__Task prompt__: Would you return, word for word, the lines of the data below from the line with "âgé d’au moins 18 ans et disposer de" through the line with "des LIVRAISONS peut, le", and no others?

__Supplied material__:

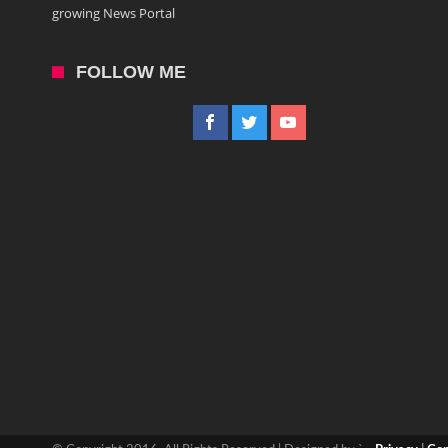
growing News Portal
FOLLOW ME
==
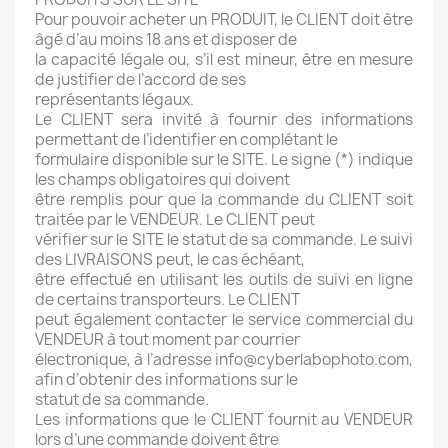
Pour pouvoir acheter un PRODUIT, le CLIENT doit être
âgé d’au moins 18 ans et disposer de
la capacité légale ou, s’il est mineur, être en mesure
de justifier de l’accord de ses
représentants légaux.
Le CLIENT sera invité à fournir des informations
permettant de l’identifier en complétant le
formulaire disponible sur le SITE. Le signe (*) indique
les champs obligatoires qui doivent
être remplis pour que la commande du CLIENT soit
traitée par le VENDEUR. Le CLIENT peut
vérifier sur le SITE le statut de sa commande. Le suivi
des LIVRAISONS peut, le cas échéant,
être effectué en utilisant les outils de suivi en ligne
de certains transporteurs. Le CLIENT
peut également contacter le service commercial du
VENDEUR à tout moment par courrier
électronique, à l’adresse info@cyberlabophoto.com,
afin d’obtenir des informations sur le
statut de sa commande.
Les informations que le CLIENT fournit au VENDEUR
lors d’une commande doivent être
==
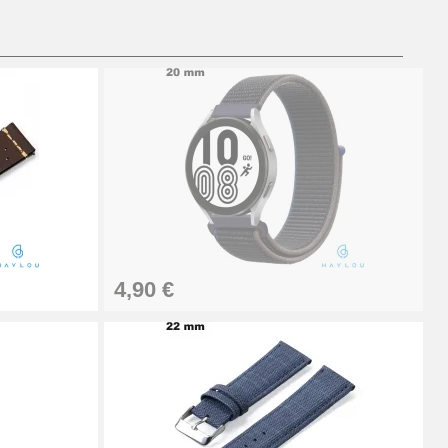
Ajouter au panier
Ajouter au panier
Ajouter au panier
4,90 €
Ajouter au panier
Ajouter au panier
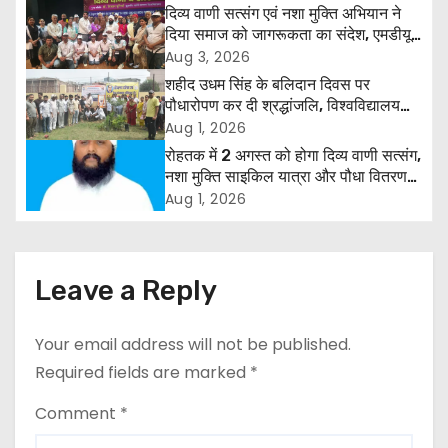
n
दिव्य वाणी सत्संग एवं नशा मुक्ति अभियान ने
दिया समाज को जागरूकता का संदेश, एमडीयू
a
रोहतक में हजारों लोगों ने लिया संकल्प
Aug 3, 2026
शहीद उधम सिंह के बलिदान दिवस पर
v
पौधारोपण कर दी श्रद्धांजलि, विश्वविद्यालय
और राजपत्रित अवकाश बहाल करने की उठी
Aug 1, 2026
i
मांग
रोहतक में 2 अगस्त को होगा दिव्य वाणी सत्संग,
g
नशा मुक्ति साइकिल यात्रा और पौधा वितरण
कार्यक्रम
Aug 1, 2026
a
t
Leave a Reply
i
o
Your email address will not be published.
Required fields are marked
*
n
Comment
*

__Response box__:
âgé d’au moins 18 ans et disposer de
la capacité légale ou, s’il est mineur, être en mesure
de justifier de l’accord de ses
représentants légaux.
Le CLIENT sera invité à fournir des informations
permettant de l’identifier en complétant le
formulaire disponible sur le SITE. Le signe (*) indique
les champs obligatoires qui doivent
être remplis pour que la commande du CLIENT soit
traitée par le VENDEUR. Le CLIENT peut
vérifier sur le SITE le statut de sa commande. Le suivi
des LIVRAISONS peut, le cas échéant,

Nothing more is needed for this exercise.